__Excerpted text__
— Start —

Search code examples
apache-sparkpyspark

PySpark spark.executor.pyspark.memory introduced errors


I have a pyspark cluster facing OOM errors. To help prevent these errors, I've tried to set spark.executor.pyspark.memory to prevent eating into the memory of the JVM (which wouldn't be an issue if Spark allowed for -Xms but that's another issue).
Run environment: AWS sagemaker processing, docker (with all code/pip built in), pyspark, yarn, python using global pip installs

On setting spark.executor.pyspark.memory, I get below error. Removing the setting and it disappears.

Is there any other spark configs, python or pip settings, or spark --py-files/source library copying that should be done?

Error

23:02:10.654 [task-result-getter-0] WARN  org.apache.spark.scheduler.TaskSetManager - Lost task 3.0 in stage 17.0 (TID 237) (algo-19 executor 15): org.apache.spark.api.python.PythonException: Traceback (most recent call last):
  File "/usr/local/lib/python3.9/dist-packages/pandas/__init__.py", line 22, in <module>
    from pandas.compat import is_numpy_dev as _is_numpy_dev
  File "/usr/local/lib/python3.9/dist-packages/pandas/compat/__init__.py", line 15, in <module>
    from pandas.compat.numpy import (
  File "/usr/local/lib/python3.9/dist-packages/pandas/compat/numpy/__init__.py", line 4, in <module>
    from pandas.util.version import Version
  File "/usr/local/lib/python3.9/dist-packages/pandas/util/__init__.py", line 1, in <module>
    from pandas.util._decorators import (  # noqa:F401
  File "/usr/local/lib/python3.9/dist-packages/pandas/util/_decorators.py", line 14, in <module>
    from pandas._libs.properties import cache_readonly  # noqa:F401
  File "/usr/local/lib/python3.9/dist-packages/pandas/_libs/__init__.py", line 13, in <module>
    from pandas._libs.interval import Interval
ImportError: /usr/local/lib/python3.9/dist-packages/pandas/_libs/interval.cpython-39-x86_64-linux-gnu.so: failed to map segment from shared object
#011at org.apache.spark.api.python.BasePythonRunner$ReaderIterator.handlePythonException(PythonRunner.scala:572)
#011at org.apache.spark.sql.execution.python.PythonArrowOutput$$anon$1.read(PythonArrowOutput.scala:118)
#011at org.apache.spark.api.python.BasePythonRunner$ReaderIterator.hasNext(PythonRunner.scala:525)

— End —

Write out everything in the PySpark memory post from "Run environment: AWS" down to "and it disappears.", word for word.

__Excerpted records__

— Start —

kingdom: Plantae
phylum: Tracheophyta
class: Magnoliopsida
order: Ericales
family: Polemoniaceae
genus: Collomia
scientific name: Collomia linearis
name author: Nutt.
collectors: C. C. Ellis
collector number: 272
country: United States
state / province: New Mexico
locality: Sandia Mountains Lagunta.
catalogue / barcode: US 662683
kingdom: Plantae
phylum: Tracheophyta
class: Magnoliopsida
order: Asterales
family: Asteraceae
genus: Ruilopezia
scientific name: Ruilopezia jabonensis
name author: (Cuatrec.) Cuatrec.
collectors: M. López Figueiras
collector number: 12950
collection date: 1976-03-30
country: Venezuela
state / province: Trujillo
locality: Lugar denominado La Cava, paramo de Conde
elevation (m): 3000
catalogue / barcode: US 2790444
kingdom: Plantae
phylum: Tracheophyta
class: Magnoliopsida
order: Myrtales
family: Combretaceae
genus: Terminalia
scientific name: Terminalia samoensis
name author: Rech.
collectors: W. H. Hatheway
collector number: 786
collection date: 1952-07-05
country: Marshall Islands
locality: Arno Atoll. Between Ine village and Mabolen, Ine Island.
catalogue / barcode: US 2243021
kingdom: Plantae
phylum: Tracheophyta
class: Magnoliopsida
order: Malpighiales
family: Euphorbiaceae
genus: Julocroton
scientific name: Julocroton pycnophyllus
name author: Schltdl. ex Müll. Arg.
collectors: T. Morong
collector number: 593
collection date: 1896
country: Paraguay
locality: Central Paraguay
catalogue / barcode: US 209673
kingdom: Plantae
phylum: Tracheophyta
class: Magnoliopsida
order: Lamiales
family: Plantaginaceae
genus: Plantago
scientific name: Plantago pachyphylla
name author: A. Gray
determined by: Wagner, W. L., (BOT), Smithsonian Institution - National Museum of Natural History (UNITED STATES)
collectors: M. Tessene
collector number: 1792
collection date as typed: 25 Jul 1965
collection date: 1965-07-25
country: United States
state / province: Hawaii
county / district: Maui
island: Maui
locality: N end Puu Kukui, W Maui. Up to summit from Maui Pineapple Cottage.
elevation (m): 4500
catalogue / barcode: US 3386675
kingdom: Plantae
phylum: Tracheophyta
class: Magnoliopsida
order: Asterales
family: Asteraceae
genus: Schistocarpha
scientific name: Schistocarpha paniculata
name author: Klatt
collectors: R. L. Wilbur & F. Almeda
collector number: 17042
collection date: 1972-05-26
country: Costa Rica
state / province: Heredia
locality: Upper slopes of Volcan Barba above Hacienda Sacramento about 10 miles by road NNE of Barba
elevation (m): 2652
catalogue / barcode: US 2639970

— End —

__Task response__
Run environment: AWS sagemaker processing, docker (with all code/pip built in), pyspark, yarn, python using global pip installs

On setting spark.executor.pyspark.memory, I get below error. Removing the setting and it disappears.